:: TEXTO DO DOCUMENTO ::

3. O papel das esquerdas na América Latina

As organizações de esquerda sempre tiveram destacada atuação no combate às formas de dominação imperialista em cada país da América Latina. Seja no enfrentamento das forças repressivas para-militares ou estatais, na luta parlamentar, nas lutas camponesas ou indígenas ou nas lutas sindicais, esses movimentos refrearam, em alguns momentos históricos, os interesses imperialistas ou minimizaram os seus efeitos para o povo explorado em seu país.
Governos eleitos democraticamente ou que foram gestados por movimentos insurrecionais disseminaram políticas que, em alguns países, permitiram um abrandamento, ainda que fugaz, na condição de existência da maioria da população nacional.

:::
:: MATERIAL FORNECIDO ::

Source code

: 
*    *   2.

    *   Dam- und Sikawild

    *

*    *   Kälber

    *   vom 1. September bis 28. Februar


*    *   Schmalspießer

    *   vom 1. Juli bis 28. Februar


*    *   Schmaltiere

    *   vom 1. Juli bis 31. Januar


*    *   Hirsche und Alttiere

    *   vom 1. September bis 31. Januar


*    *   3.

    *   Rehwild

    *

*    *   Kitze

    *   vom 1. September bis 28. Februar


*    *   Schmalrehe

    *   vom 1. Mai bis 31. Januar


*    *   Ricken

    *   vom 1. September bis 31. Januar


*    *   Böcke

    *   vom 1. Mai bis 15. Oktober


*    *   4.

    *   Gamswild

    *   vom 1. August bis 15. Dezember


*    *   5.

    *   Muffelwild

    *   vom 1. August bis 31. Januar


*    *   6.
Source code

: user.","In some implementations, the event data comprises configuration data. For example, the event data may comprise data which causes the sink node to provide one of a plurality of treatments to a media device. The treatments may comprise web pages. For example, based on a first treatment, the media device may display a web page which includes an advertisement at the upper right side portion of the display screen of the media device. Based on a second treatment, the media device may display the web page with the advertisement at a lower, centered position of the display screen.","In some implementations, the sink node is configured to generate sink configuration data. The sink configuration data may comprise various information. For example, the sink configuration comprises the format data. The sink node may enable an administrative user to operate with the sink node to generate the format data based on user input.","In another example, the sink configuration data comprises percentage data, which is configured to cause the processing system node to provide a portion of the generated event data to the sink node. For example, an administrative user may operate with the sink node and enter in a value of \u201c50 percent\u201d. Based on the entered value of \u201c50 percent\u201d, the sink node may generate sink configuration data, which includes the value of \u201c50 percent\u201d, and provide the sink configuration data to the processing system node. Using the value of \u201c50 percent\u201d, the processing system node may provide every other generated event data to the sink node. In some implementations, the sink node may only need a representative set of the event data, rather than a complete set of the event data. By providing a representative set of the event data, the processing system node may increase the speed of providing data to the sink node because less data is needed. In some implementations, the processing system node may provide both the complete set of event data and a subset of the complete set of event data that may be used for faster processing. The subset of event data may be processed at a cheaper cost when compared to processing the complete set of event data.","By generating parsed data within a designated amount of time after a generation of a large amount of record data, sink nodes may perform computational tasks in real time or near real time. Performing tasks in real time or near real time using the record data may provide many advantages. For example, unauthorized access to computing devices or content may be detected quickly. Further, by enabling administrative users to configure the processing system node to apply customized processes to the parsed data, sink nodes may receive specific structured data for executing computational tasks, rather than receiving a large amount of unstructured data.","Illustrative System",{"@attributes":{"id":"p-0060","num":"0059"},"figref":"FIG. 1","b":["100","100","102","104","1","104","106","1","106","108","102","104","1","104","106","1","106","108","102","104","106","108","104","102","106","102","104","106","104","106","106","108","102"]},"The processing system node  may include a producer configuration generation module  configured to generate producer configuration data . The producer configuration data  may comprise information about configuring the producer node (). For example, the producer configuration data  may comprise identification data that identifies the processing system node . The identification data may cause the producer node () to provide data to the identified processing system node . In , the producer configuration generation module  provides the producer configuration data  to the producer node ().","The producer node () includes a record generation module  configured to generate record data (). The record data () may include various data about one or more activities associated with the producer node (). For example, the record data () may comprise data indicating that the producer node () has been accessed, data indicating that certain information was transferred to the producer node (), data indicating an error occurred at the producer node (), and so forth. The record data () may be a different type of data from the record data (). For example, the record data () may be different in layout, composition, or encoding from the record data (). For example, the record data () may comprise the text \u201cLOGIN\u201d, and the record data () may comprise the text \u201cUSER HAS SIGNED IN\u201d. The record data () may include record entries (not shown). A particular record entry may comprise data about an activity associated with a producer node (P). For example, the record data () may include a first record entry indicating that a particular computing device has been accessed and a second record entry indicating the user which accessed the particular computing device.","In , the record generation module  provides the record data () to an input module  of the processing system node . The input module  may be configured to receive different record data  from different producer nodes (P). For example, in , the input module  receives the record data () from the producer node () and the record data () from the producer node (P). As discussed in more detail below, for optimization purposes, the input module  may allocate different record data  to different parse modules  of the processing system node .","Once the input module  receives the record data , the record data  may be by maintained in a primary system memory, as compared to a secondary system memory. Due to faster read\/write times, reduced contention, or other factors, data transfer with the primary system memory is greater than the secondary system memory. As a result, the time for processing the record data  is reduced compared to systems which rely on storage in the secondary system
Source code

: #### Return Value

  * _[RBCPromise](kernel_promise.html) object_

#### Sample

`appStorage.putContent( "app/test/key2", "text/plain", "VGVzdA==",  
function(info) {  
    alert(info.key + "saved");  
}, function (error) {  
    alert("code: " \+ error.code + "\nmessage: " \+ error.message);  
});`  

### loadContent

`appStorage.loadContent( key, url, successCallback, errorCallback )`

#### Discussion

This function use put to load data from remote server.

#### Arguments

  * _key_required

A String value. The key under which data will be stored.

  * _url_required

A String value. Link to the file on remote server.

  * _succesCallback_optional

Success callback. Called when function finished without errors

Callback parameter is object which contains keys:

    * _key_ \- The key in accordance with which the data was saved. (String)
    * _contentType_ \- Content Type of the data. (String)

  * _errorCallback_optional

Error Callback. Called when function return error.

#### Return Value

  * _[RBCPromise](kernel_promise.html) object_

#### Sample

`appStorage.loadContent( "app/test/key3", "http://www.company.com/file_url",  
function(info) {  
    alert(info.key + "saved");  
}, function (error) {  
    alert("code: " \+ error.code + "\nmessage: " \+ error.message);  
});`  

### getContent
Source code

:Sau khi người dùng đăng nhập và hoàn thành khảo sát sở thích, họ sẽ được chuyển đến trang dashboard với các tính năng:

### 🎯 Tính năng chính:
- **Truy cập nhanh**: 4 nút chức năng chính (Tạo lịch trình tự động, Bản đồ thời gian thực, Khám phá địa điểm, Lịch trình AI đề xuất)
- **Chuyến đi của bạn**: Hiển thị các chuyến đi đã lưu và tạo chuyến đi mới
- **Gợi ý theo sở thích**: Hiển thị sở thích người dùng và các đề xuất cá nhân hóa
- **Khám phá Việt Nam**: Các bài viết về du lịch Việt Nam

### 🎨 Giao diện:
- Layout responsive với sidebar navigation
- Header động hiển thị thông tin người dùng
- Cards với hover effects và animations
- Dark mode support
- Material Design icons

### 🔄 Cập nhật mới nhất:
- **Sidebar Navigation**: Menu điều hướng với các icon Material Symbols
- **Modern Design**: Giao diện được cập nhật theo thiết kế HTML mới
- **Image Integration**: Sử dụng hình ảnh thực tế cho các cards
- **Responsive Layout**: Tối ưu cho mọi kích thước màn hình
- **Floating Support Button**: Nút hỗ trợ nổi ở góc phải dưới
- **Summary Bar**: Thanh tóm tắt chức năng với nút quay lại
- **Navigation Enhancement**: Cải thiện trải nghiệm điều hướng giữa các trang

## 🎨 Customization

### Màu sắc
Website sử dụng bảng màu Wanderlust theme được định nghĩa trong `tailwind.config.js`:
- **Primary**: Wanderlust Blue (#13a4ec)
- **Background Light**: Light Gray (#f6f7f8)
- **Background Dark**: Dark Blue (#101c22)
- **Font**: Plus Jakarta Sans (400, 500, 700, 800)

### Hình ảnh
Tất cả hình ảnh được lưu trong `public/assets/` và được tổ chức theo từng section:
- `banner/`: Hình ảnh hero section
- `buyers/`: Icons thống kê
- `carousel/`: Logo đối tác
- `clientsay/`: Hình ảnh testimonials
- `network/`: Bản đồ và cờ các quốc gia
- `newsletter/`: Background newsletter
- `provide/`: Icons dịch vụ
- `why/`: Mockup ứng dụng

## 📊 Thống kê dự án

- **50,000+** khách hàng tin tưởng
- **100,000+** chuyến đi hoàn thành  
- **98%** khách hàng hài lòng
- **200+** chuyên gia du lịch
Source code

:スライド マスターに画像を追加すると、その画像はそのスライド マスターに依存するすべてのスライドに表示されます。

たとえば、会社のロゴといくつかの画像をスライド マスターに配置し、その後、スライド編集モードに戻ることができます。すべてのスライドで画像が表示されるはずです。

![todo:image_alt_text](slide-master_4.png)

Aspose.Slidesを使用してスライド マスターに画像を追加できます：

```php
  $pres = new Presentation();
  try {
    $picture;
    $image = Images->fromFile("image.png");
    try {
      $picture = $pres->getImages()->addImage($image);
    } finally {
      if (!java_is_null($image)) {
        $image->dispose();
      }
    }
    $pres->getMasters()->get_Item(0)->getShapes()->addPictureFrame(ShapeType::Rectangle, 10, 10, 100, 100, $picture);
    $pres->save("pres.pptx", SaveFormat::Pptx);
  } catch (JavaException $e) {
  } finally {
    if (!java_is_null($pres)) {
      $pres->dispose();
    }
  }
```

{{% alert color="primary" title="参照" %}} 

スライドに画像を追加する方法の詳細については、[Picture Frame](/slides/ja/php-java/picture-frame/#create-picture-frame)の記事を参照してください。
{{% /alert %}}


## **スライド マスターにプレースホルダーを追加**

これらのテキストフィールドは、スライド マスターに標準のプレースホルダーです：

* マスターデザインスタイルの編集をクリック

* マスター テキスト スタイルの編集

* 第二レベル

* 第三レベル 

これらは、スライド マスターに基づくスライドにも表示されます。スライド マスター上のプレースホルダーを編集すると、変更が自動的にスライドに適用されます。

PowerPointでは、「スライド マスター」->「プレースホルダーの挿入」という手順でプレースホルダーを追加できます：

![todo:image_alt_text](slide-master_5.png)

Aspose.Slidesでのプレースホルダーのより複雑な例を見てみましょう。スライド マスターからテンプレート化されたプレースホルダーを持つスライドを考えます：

:::

● CONJUNTO DE TAREFAS:
A. Reproduza literalmente o trecho do texto sobre as esquerdas na América Latina que vai desde "As organizações de" até "da população nacional.".
B. Responda com base no texto sobre as esquerdas na América Latina:
(i) Além do enfrentamento das forças repressivas, em quais lutas o texto menciona a atuação desses movimentos?
(ii) Além de eleitos democraticamente, por quais movimentos alguns governos foram gestados?
(iii) Que qualificação o texto atribui ao abrandamento na condição de existência da maioria da população?
C. Indique se cada afirmação está de acordo com o texto sobre as esquerdas na América Latina. Para cada uma, responda sim ou não e cite as palavras decisivas do texto.
(i) As organizações de esquerda sempre tiveram destacada atuação no combate à dominação imperialista.
(ii) Os movimentos eliminaram de forma definitiva os interesses imperialistas.
(iii) O abrandamento na condição de existência da população ocorreu em todos os países.
O material não tem relação com o texto sobre as esquerdas na América Latina.

● SOLUÇÕES DOS EXERCÍCIOS:
A.
As organizações de esquerda sempre tiveram destacada atuação no combate às formas de dominação imperialista em cada país da América Latina. Seja no enfrentamento das forças repressivas para-militares ou estatais, na luta parlamentar, nas lutas camponesas ou indígenas ou nas lutas sindicais, esses movimentos refrearam, em alguns momentos históricos, os interesses imperialistas ou minimizaram os seus efeitos para o povo explorado em seu país.
Governos eleitos democraticamente ou que foram gestados por movimentos insurrecionais disseminaram políticas que, em alguns países, permitiram um abrandamento, ainda que fugaz, na condição de existência da maioria da população nacional.

B.
(i) Na luta parlamentar, nas lutas camponesas ou indígenas e nas lutas sindicais.
(ii) Por movimentos insurrecionais.
(iii) Fugaz.

C.
(i) Sim: "As organizações de esquerda sempre tiveram destacada atuação no combate às formas de dominação imperialista em cada país da América Latina."
(ii) Não: "esses movimentos refrearam, em alguns momentos históricos, os interesses imperialistas ou minimizaram os seus efeitos para o povo explorado em seu país."
(iii) Não: "em alguns países, permitiram um abrandamento, ainda que fugaz"